Saved data entries
= Beginning of Section =
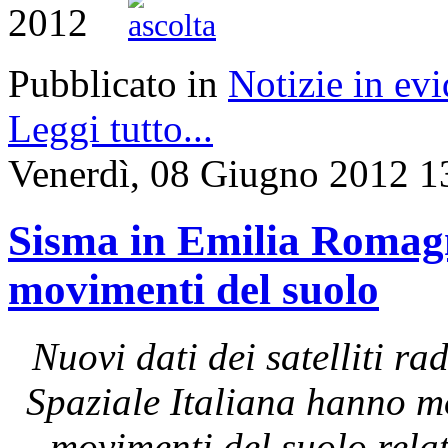
2012
Pubblicato in
Notizie in ev
Leggi tutto...
Venerdì, 08 Giugno 2012 1
Sisma in Emilia Romagna
movimenti del suolo
Nuovi dati dei satelliti 
Spaziale Italiana hanno mo
movimenti del suolo rela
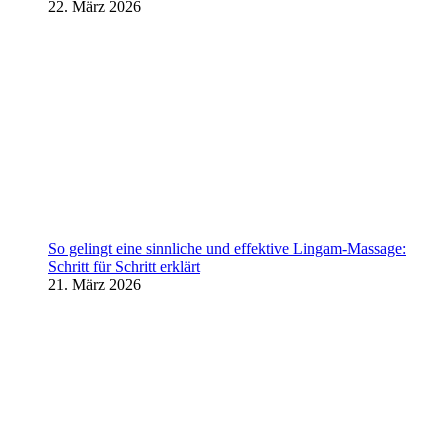
22. März 2026
So gelingt eine sinnliche und effektive Lingam-Massage:
Schritt für Schritt erklärt
21. März 2026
= End of Section =
**YOUR TASK:** Copy each of the entries above precisely, and drop whatever pictures they hold.

**WRITTEN ANSWER:**
2012
Pubblicato in
Notizie in ev
Leggi tutto...
Venerdì, 08 Giugno 2012 1
Sisma in Emilia Romagna
movimenti del suolo
Nuovi dati dei satelliti 
Spaziale Italiana hanno mo
movimenti del suolo rela
22. März 2026
So gelingt eine sinnliche und effektive Lingam-Massage:
Schritt für Schritt erklärt
21. März 2026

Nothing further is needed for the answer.